Chittagong

This is hopefully my last day in Chittagong. I have to catch up with work and won’t do anything else today. I’ll use this post to mention a couple of things I may have forgotten before.

I haven’t seen many foreigners in Bangladesh. There was a group of Japanese(?) in Dhaka, and a British(?) here in Chittagong, and Aaron. I’m pretty sure most of the villages I cycled through haven’t seen many, if any at all. That, of course, explains people’s curiosity. When I stop somewhere to have a break it takes half a minute and there is a small crowd watching my every move. Usually someone with some English skills will step forward and ask the standard questions, country, name, job.
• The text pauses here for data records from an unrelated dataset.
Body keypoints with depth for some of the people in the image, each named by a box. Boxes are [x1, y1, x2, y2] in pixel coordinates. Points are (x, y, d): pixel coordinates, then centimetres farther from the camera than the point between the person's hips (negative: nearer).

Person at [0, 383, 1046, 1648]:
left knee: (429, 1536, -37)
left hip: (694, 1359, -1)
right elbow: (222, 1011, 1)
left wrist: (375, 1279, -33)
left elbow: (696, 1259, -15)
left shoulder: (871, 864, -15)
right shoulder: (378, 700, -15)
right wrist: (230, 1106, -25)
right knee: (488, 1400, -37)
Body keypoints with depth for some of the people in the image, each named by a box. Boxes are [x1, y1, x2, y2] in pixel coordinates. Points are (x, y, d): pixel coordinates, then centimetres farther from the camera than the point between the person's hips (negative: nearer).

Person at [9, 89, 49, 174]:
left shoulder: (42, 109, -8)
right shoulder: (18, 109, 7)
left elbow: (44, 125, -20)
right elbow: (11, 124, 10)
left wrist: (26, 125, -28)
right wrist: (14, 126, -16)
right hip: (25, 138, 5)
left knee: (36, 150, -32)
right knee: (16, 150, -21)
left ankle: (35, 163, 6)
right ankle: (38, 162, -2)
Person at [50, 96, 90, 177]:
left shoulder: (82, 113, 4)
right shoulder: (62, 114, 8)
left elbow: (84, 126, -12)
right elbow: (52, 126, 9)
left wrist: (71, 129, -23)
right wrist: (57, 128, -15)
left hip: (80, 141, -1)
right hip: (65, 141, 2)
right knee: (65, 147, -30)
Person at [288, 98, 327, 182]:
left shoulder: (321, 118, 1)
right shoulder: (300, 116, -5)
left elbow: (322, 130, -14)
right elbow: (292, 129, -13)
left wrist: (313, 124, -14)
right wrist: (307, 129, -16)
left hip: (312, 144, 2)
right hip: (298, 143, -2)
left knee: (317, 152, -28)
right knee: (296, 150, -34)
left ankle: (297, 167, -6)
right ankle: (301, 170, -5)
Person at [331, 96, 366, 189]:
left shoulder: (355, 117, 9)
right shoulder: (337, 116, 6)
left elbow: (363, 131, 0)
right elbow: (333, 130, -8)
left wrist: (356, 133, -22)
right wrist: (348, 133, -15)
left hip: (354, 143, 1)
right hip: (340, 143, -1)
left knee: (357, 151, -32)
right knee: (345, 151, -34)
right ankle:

As far as I can tell, there are people everywhere. I think the longest stretch of road without a person can’t have been much more than 500 meters.

The kind and amount of manual labor being done is incredible. And so is people’s stamina. Cycle rickshaw drivers don’t have the luxury of gears on their vehicles. More often than not I see them literally standing on the pedals – left, right, left, right, for the whole ride – to actually move the heavy thing and the cargo or passenger.

There are no lifts at construction sites. If there are bricks and sand needed at the top of a building, it’s people who carry the stuff up. Two piles of bricks or two bowls of sand hanging from a long stick, carried across the shoulders and up stairs.

People pushing 8m long bamboo sticks piled up on a hand cart through Chittagong’s heaviest traffic.

Shipbreakers risking their health and their lives by cutting through the massive hulls. No safety gear, no insurance, no compensation in case anything goes wrong.

And almost everyone here, especially those doing the heavy work, is more than a head shorter than me and weigh half as much, if at all.

Me cycling through the country, with little luggage and a filling meal at the end of the day is certainly less challenging.

And when I say that the countryside is beautiful and the villages look quaint, I must not forget that the people are very poor and live in very simple conditions.